From: "Dr. David Alan Gilbert" <dgilbert@redhat.com>
To: Paolo Bonzini <pbonzini@redhat.com>
Cc: Jay Zhou <jianjay.zhou@huawei.com>,
rkrcmar@redhat.com, qemu-devel@nongnu.org, quintela@redhat.com,
armbru@redhat.com, arei.gonglei@huawei.com,
zhang.zhanghailiang@huawei.com, wangxinxin.wang@huawei.com,
weidong.huang@huawei.com, aarcange@redhat.com,
Xiao Guangrong <xiaoguangrong@tencent.com>
Subject: Re: [Qemu-devel] [PATCH] migration: optimize the downtime
Date: Mon, 24 Jul 2017 20:03:32 +0100 [thread overview]
Message-ID: <20170724190331.GH2127@work-vm> (raw)

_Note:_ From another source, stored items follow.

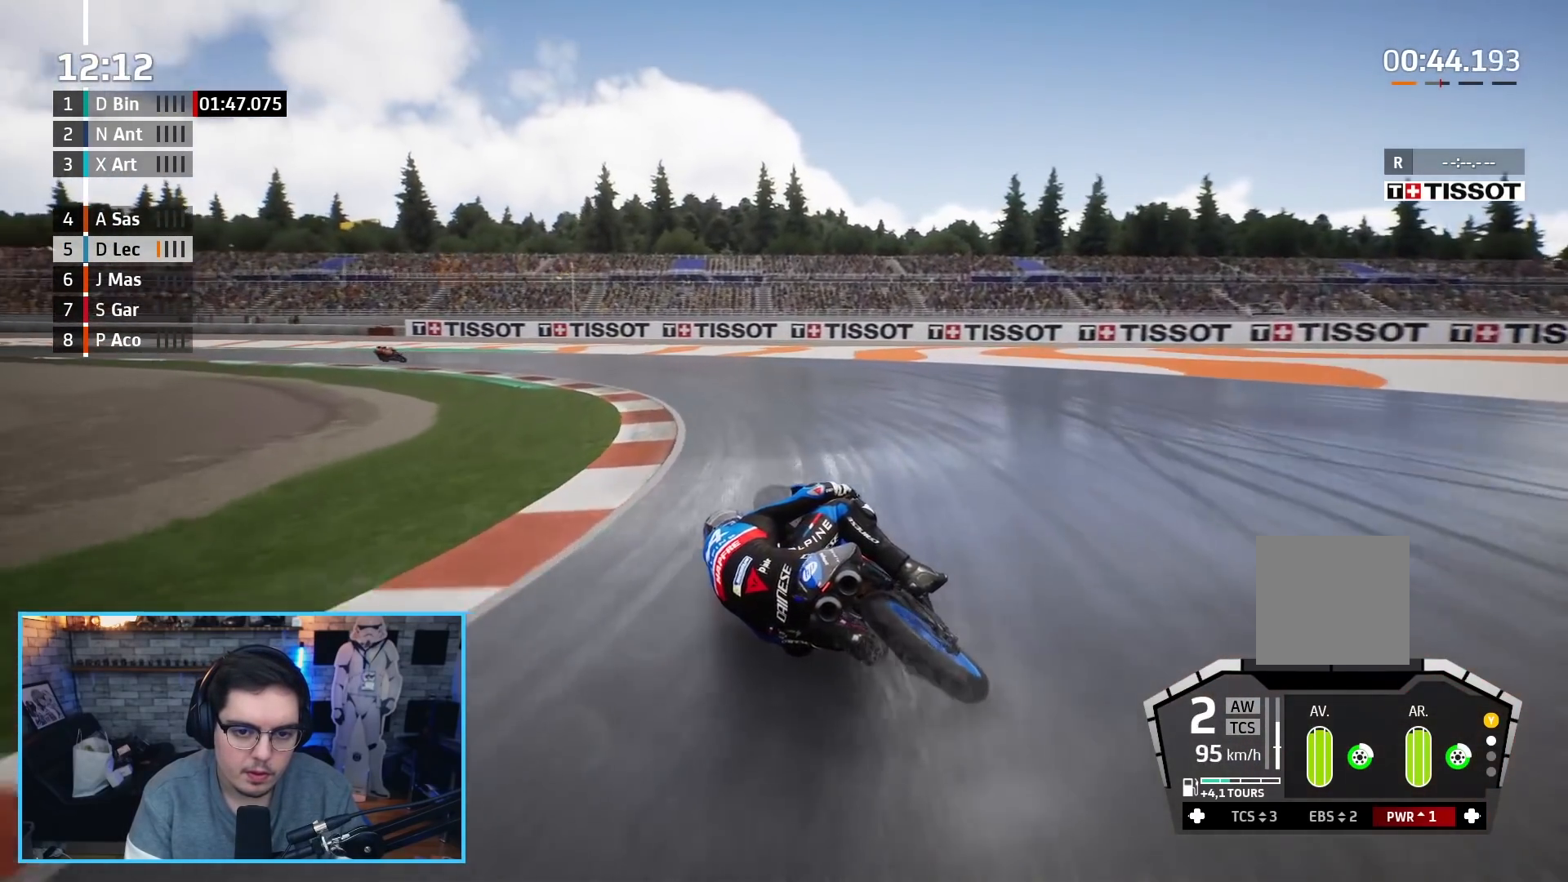
{"buttons": ["L2", "L3"], "left_stick": "left", "right_stick": "center", "events": [[33, "A", "down"], [150, "A", "up"], [217, "A", "down"], [333, "A", "up"]]}
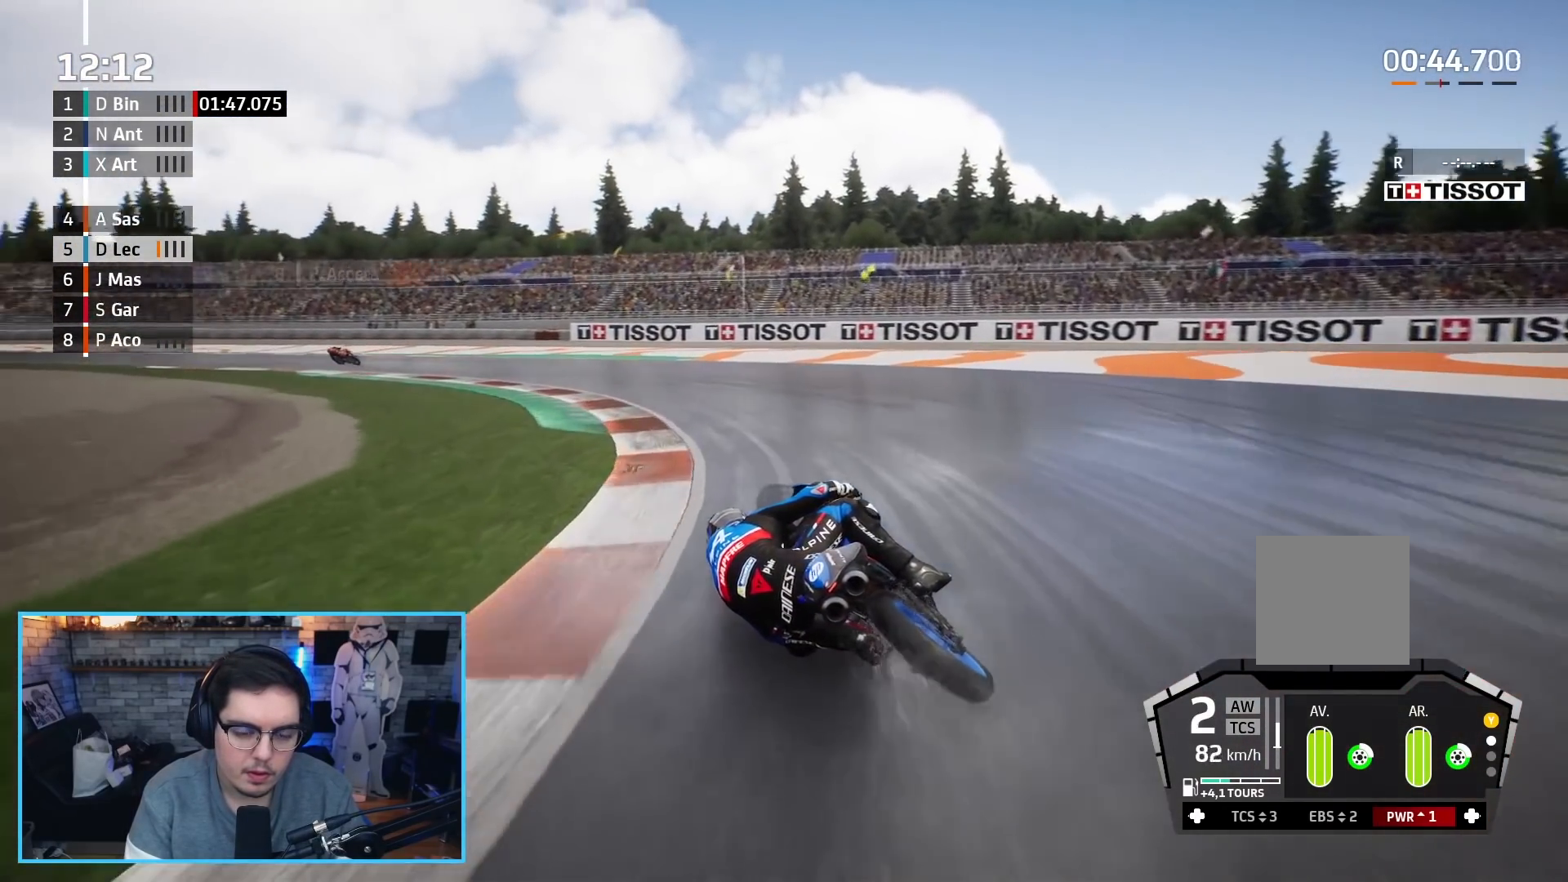
{"buttons": ["R2"], "left_stick": "left", "right_stick": "center", "events": [[167, "L2", "up"], [317, "L3", "up"], [383, "R2", "down"]]}
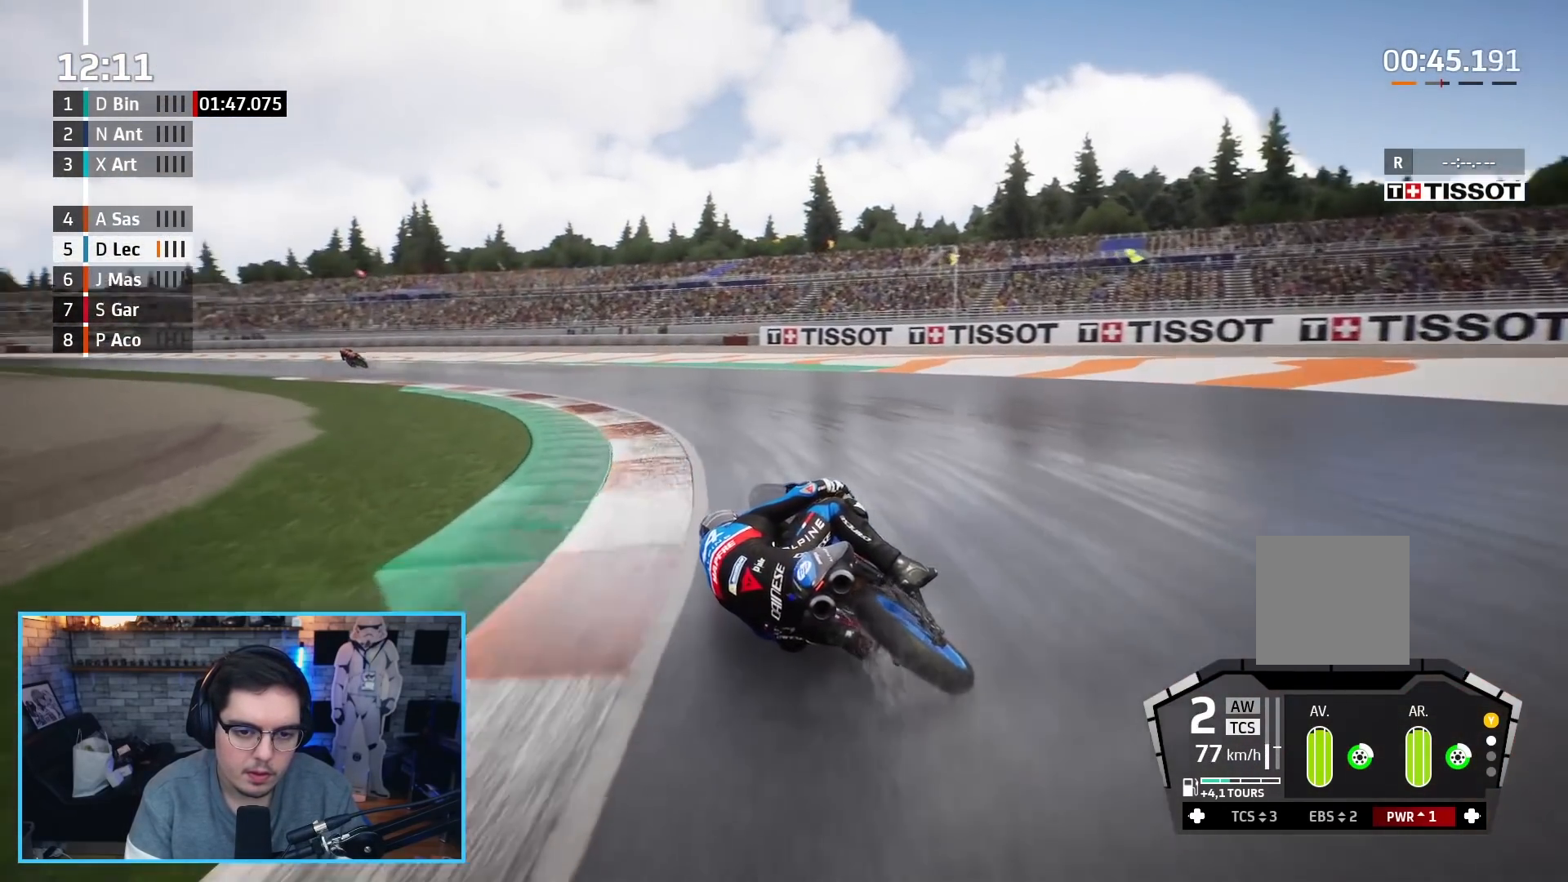
{"buttons": ["R2"], "left_stick": "up-left", "right_stick": "center", "events": [[283, "left_stick", "up-left"]]}
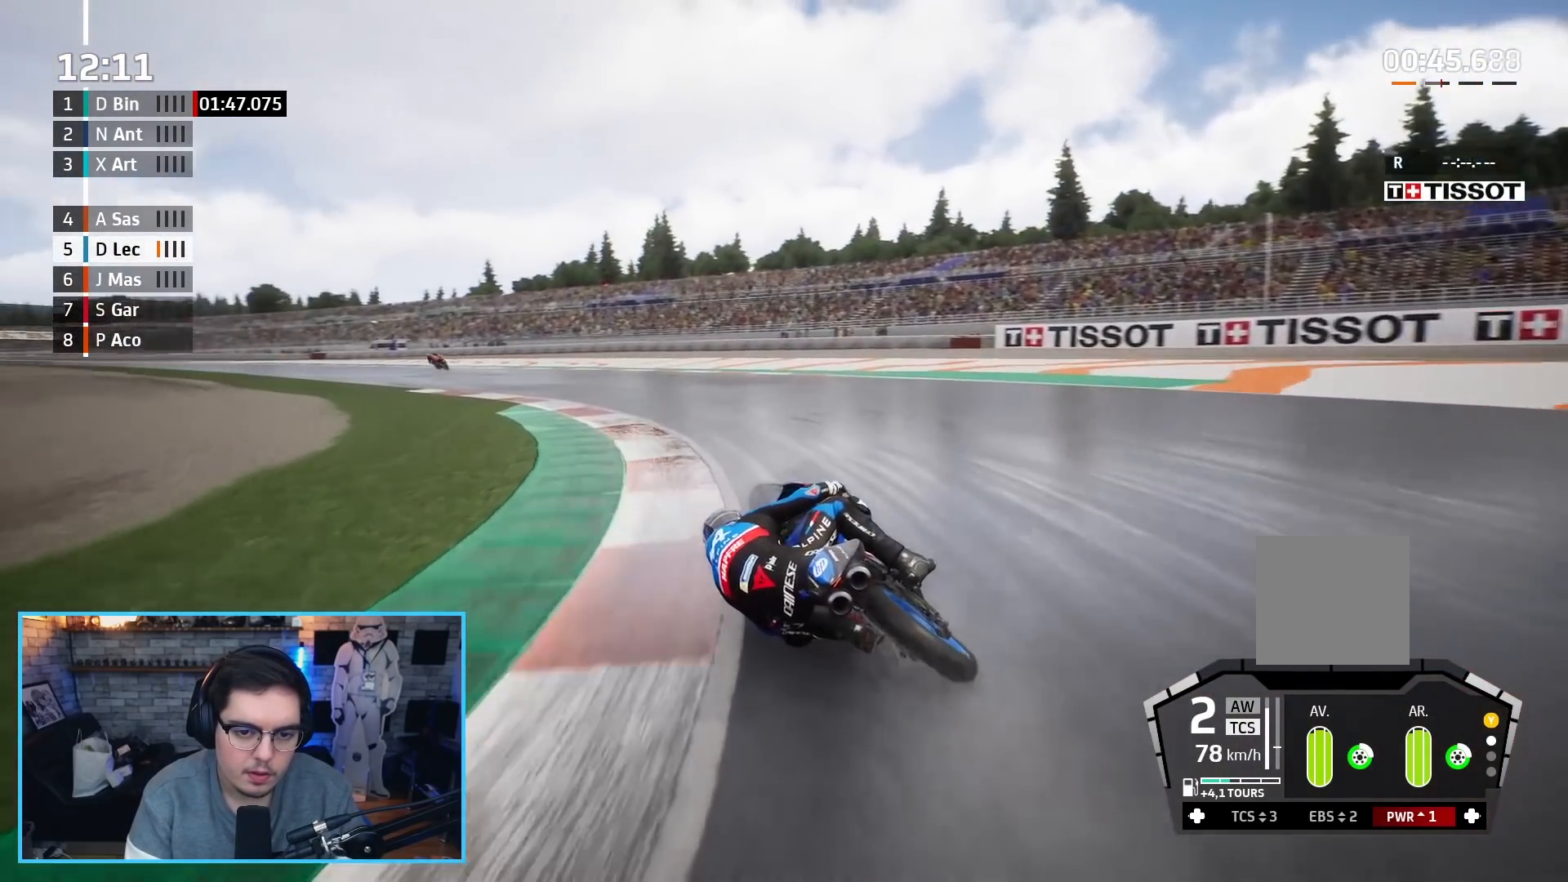
{"buttons": ["R2"], "left_stick": "up-left", "right_stick": "center", "events": []}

In-Reply-To: <9cea170f-90eb-78e5-6b52-8dd882efd160@redhat.com>
* Paolo Bonzini (pbonzini@redhat.com) wrote:
> On 24/07/2017 17:35, Dr. David Alan Gilbert wrote:
> > * Jay Zhou (jianjay.zhou@huawei.com) wrote:
> >> Hi Dave,
> >>
> >> On 2017/7/21 17:49, Dr. David Alan Gilbert wrote:
> >>> * Jay Zhou (jianjay.zhou@huawei.com) wrote:
> >>>> Qemu_savevm_state_cleanup() takes about 300ms in my ram migration tests
> >>>> with a 8U24G vm(20G is really occupied), the main cost comes from
> >>>> KVM_SET_USER_MEMORY_REGION ioctl when mem.memory_size = 0 in
> >>>> kvm_set_user_memory_region(). In kmod, the main cost is
> >>>> kvm_zap_obsolete_pages(), which traverses the active_mmu_pages list to
> >>>> zap the unsync sptes.
> >>>
> >>> Hi Jay,
> >>> Is this actually increasing the real downtime when the guest isn't
> >>> running, or is it just the reported time? I see that the s->downtime
> >>> value is calculated right after where we currently call
> >>> qemu_savevm_state_cleanup.
> >>
> >> It actually increased the real downtime, I used the "ping" command to
> >> test. Reason is that the source side libvirt sends qmp to qemu to query
> >> the status of migration, which needs the BQL. qemu_savevm_state_cleanup
> >> is done with BQL, qemu can not handle the qmp if qemu_savevm_state_cleanup
> >> has not finished. And the source side libvirt delays about 300ms to notify
> >> the destination side libvirt to send the "cont" command to start the vm.
> >>
> >> I think the value of s->downtime is not accurate enough, maybe we could
> >> move the calculation of end_time after qemu_savevm_state_cleanup has done.
> >
> > I'm copying in Paolo, Radim and Andrea- is there anyway we can make the
> > teardown of KVMs dirty tracking not take so long? 300ms is a silly long time
> > on only a small VM.
>
> Xiao Guangrong is working on something vaguely related (but different
> and simpler because it's entirely contained within KVM), which is to
> make log_sync faster.
>
> The Intel folks working on clear containers also would like
> MemoryListeners to have a better complexity, but that's again separate
> from the "zapping" of SPTEs.
They do keep popping up; I remember they're a pain in COLO.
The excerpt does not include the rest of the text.